前野教授(左)と、一橋大学名誉教授の米倉さん(写真:加藤 康)

理想は「言葉で表せない塾」

前野 これまで日本企業とイノベーションについてお話を伺ってきましたが、米倉さんは「日本元気塾」の塾長を務めていらっしゃいます。元気塾も、「企業家精神を育てる」「日本を変える」という点でイノベーションを生み出すための活動の1つになっているのですよね。

米倉 日本元気塾は、森ビルが運営する社会人向けの教育機関「アカデミーヒルズ」が開講しています。前身は経営や都市工学、ファッションなどを社会人に教える「アーク都市塾」で、六本木ヒルズやアークヒルズを運営する森ビル創業者の森泰吉郎さんが1988年に創設しました。

 泰吉郎さんは東京商科大学(現・一橋大学)の出身で、50代半ばまで横浜市立大学の教授として経営史を教え、同大学の商学部長を務めました。大学の先生をやりながら不動産事業も手がけていて、1959年に大学を辞めて森ビルの経営をスタートしています。学部長選では、左翼系の人から「ビル経営をしている人間に学部長が務まるのか」と批判されたようなんですね。安保闘争の真っただ中ですから、そういう時代感だったのでしょう。泰吉郎さんがすごいなと思うのは、「ああ、そうですか」とビジネスの世界に転じたところです。

 その後、ビル経営で成功して、ビル単体による「点の開発」から、地域開発の「面の開発」に事業を拡大しようということで、オフィスビルやホテル、集合住宅などの複合施設である東京・赤坂の「アークヒルズ(ARK Hills)」を1986年に開発しました。その際にできたのがアーク都市塾です。

 泰吉郎さんの次男で森ビルの前会長を務めた森稔さんの時代に、僕は3代目の塾長になりました。稔さんも「都市はビルではない。そこに住まう人が形成する」という考え方が泰吉郎さんと同じ。そこで、経営や都市工学、IT(情報技術)、デザインを充実させて、講師と共に活動しながら暗黙知を学べる塾にすると同時に、「日本元気塾」という名称にしたいと提案したんです。

前野 インパクトのある塾名ですよね。

米倉 実のところ、内心「却下されるかも」と思っていたところもあったのですが、稔さんに話したら「いいんじゃないか」と。
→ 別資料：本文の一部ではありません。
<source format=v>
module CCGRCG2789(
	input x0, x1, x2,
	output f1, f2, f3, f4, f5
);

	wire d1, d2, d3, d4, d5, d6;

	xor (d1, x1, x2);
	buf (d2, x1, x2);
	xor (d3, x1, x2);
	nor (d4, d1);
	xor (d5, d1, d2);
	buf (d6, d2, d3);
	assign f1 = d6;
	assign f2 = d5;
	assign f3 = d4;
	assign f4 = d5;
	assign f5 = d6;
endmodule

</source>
伝統ある「アーク都市塾」の「アーク」は「赤坂(Akasaka)と六本木(Roppongi)を結ぶ(Knots)」という意味のしゃれた名称だったのですが、それを変えてしまったんです。

 日本元気塾のコンセプトは「いつでも、どこでも、誰でも」というインターネット時代のフレーズとは全く逆で「今だけ、ここだけ、あなただけ」。カリキュラムもないし、卒塾証書もありません。
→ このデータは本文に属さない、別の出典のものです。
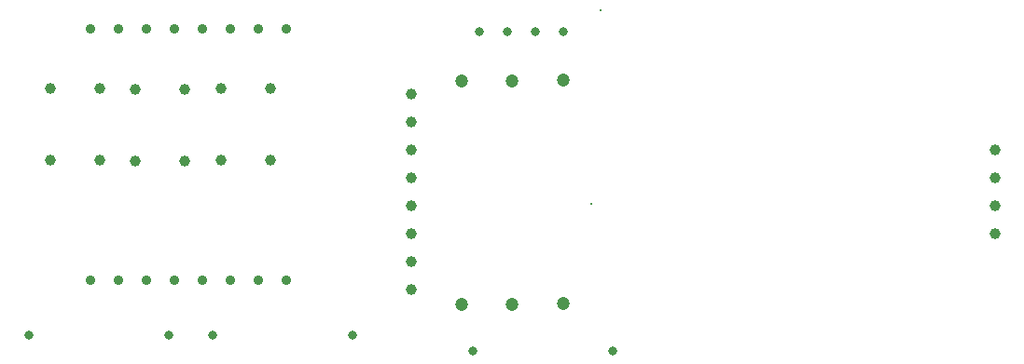
<source format=gbr>
%TF.GenerationSoftware,KiCad,Pcbnew,8.99.0-3334-g98ae574c78*%
%TF.CreationDate,2024-12-20T16:25:24-06:00*%
%TF.ProjectId,CyberStation,43796265-7253-4746-9174-696f6e2e6b69,rev?*%
%TF.SameCoordinates,Original*%
%TF.FileFunction,Plated,1,2,PTH,Drill*%
%TF.FilePolarity,Positive*%
%FSLAX46Y46*%
G04 Gerber Fmt 4.6, Leading zero omitted, Abs format (unit mm)*
G04 Created by KiCad (PCBNEW 8.99.0-3334-g98ae574c78) date 2024-12-20 16:25:24*
%MOMM*%
%LPD*%
G01*
G04 APERTURE LIST*
%TA.AperFunction,ViaDrill*%
%ADD10C,0.300000*%
%TD*%
%TA.AperFunction,ComponentDrill*%
%ADD11C,0.800000*%
%TD*%
%TA.AperFunction,ComponentDrill*%
%ADD12C,0.900000*%
%TD*%
%TA.AperFunction,ComponentDrill*%
%ADD13C,1.000000*%
%TD*%
%TA.AperFunction,ComponentDrill*%
%ADD14C,1.200000*%
%TD*%
G04 APERTURE END LIST*
D10*
X161600000Y-87600000D03*
X162400000Y-70000000D03*
D11*
%TO.C,R5*%
X110500000Y-99600000D03*
X123200000Y-99600000D03*
%TO.C,R4*%
X127200000Y-99600000D03*
X139900000Y-99600000D03*
%TO.C,R6*%
X150800000Y-101000000D03*
%TO.C,J2*%
X151400000Y-72000000D03*
X153940000Y-72000000D03*
X156480000Y-72000000D03*
X159020000Y-72000000D03*
%TO.C,R6*%
X163500000Y-101000000D03*
D12*
%TO.C,U3*%
X116100000Y-71740000D03*
X116100000Y-94600000D03*
X118640000Y-71740000D03*
X118640000Y-94600000D03*
X121180000Y-71740000D03*
X121180000Y-94600000D03*
X123720000Y-71740000D03*
X123720000Y-94600000D03*
X126260000Y-71740000D03*
X126260000Y-94600000D03*
X128800000Y-71740000D03*
X128800000Y-94600000D03*
X131340000Y-71740000D03*
X131340000Y-94600000D03*
X133880000Y-71740000D03*
X133880000Y-94600000D03*
D13*
%TO.C,SW1*%
X112450000Y-77150000D03*
X112450000Y-83650000D03*
X116950000Y-77150000D03*
X116950000Y-83650000D03*
%TO.C,SW3*%
X120150000Y-77200000D03*
X120150000Y-83700000D03*
X124650000Y-77200000D03*
X124650000Y-83700000D03*
%TO.C,SW2*%
X127950000Y-77150000D03*
X127950000Y-83650000D03*
X132450000Y-77150000D03*
X132450000Y-83650000D03*
%TO.C,U2*%
X145185000Y-77635000D03*
X145185000Y-80175000D03*
X145185000Y-82715000D03*
X145185000Y-85255000D03*
X145185000Y-87795000D03*
X145185000Y-90335000D03*
X145185000Y-92875000D03*
X145185000Y-95415000D03*
X198185000Y-82715000D03*
X198185000Y-85255000D03*
X198185000Y-87795000D03*
X198185000Y-90335000D03*
D14*
%TO.C,R1*%
X149800000Y-76440000D03*
X149800000Y-96760000D03*
%TO.C,R2*%
X154400000Y-76440000D03*
X154400000Y-96760000D03*
%TO.C,R3*%
X159000000Y-76365000D03*
X159000000Y-96685000D03*
M02*

</source>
 僕が理想としているのは「日本元気塾って何?」と聞かれたときに、言葉で表せない塾です。要するに、教科書があって、ケーススタディーを学ぶ塾ではありません。暗黙知と暗黙知を擦り合わせる、まさに古典的な塾の体験です。

前野 どんな方が講師を務めているのですか。

米倉 亡くなってしまいましたが、伊勢丹のカリスマバイヤーで福助の社長を務めた藤巻幸夫さんや、Francfranc(フランフラン)社長の高島郁男さん、「フェラーリ」のデザイナーだった奥山清行さん、LIXIL元社長の藤森義明さんなど。手前みそですが、そうそうたるメンバーに協力していただいています。
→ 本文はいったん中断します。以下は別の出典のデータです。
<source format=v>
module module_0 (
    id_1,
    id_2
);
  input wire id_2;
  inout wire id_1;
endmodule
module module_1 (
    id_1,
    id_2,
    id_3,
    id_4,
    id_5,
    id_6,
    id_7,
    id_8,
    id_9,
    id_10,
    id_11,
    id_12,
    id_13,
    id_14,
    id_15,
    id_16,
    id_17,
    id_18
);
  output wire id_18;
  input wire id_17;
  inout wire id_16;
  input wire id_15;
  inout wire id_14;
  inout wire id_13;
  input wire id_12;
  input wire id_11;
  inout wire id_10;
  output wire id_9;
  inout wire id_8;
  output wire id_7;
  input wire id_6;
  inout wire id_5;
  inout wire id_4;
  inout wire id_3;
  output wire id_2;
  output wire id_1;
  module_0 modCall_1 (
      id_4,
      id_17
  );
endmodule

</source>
 2018年4月に開講した第6期では、一橋大学大学院 教授の楠木建さん、早稲田大学のラグビー部で大学選手権を2連覇したのに「世界で最もカリスマ性のないリーダー」と自称する中竹竜二さん(日本ラグビーフットボール協会 コーチングディレクター)を講師に迎えました。本当にぜいたくだと思います。

前野 豪華講師陣だけれども「暗黙知のまま」の塾であると。